The insurer later clarified to CTV News that this is because it does not have comprehensive coverage with ICBC.
“In general, in a situation like this, optional comprehensive auto insurance would cover the cost of repairing the vehicle for those customers who purchased it from ICBC or a private insurer,” the Crown Corporation wrote in an email statement.
ICBC said it advised Jane to contact Victim Services for support.
“To be clear, ICBC is not denying any claim from (Jane), but unfortunately there is no claim to consider based on her insurance coverage with us,” the statement added.
Janes said RCMP’s Victim Services have checked her several times but will not facilitate or pay for the cost of cleaning her vehicle, despite using it as evidence.
Instead, she was referred to the county’s Crime Victim Assistance Program.
“The role of our Surrey RCMP Victim Services staff is to provide crime victims/witness referrals to support resources, including but not limited to providing assistance applications to crime victims,” said Cpl. Vanessa Munn in an email to CTV News.

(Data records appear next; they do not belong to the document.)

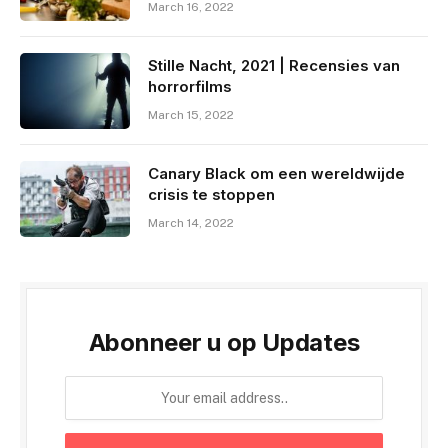
March 16, 2022
Stille Nacht, 2021 | Recensies van
horrorfilms
March 15, 2022
Canary Black om een ​​wereldwijde
crisis te stoppen
March 14, 2022
Abonneer u op Updates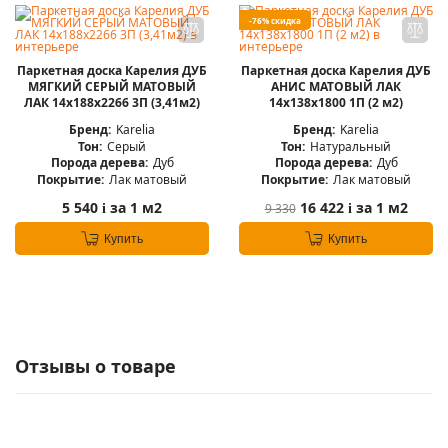
-76% скидка
Паркетная доска Карелия ДУБ
Паркетная доска Карелия ДУБ
МЯГКИЙ СЕРЫЙ МАТОВЫЙ
АНИС МАТОВЫЙ ЛАК
ЛАК 14x188x2266 3П (3,41м2)
14x138x1800 1П (2 м2)
Бренд:
Karelia
Бренд:
Karelia
Тон:
Серый
Тон:
Натуральный
Порода дерева:
Дуб
Порода дерева:
Дуб
Покрытие:
Лак матовый
Покрытие:
Лак матовый
5 540
за 1 м2
16 422
за 1 м2
9 330
i
i
Купить
Купить
Отзывы о товаре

Munn said, however, that caseworkers cannot file a claim on behalf of an individual.
“I think maybe they should call instead of me, because they know all my information,” Jane said.
She said it is difficult to determine her next steps as she tries to process what has happened to her.

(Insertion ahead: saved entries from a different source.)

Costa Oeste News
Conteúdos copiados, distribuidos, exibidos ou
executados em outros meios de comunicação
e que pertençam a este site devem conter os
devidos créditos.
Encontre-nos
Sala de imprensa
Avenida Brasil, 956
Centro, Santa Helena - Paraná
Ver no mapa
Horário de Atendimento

“I’m so confused I can’t even speak properly, you know? So I don’t know, it’s very difficult. It’s traumatizing,” she says.
HOPE AND WAIT
The CVAP program provides financial benefits to offset financial losses and aid in recovery.
That includes advice, transportation and related costs, and crime scene cleanup.
However, Jane will have to pay for the services first and then wait to be refunded, and there is no guarantee her application will be approved.
“If a claim is accepted for benefits, the Crime Victim Assistance Program can pay for the services upon receipt of the bill directly from the service provider,” the Department of Public Security and the Solicitor General said in an email to CTV News.
Since Jane is a single mother with a disability, she cannot afford to pay the bill up front.
“I feel like I’m the victim, totally. I am the victim and I am stuck with this mess and how do I proceed?”
Her loved ones are also frustrated with the process.
“No one is willing to take responsibility for the situation, and meanwhile, it’s not her fault that this happened,” her friend Brandon Ward said.
Ward said that putting a victim through this kind of process sends the wrong message to Good Samaritans.
“When you look back and see what she went through, why would anyone want to stop and help someone who knows this can happen?” asked Ward.
“In a way, I feel like yes, I’m being punished for it,” Jane said.
The family is now fundraising hoping to cover the cleaning, but says they never thought trying to do the right thing would come at such a steep price.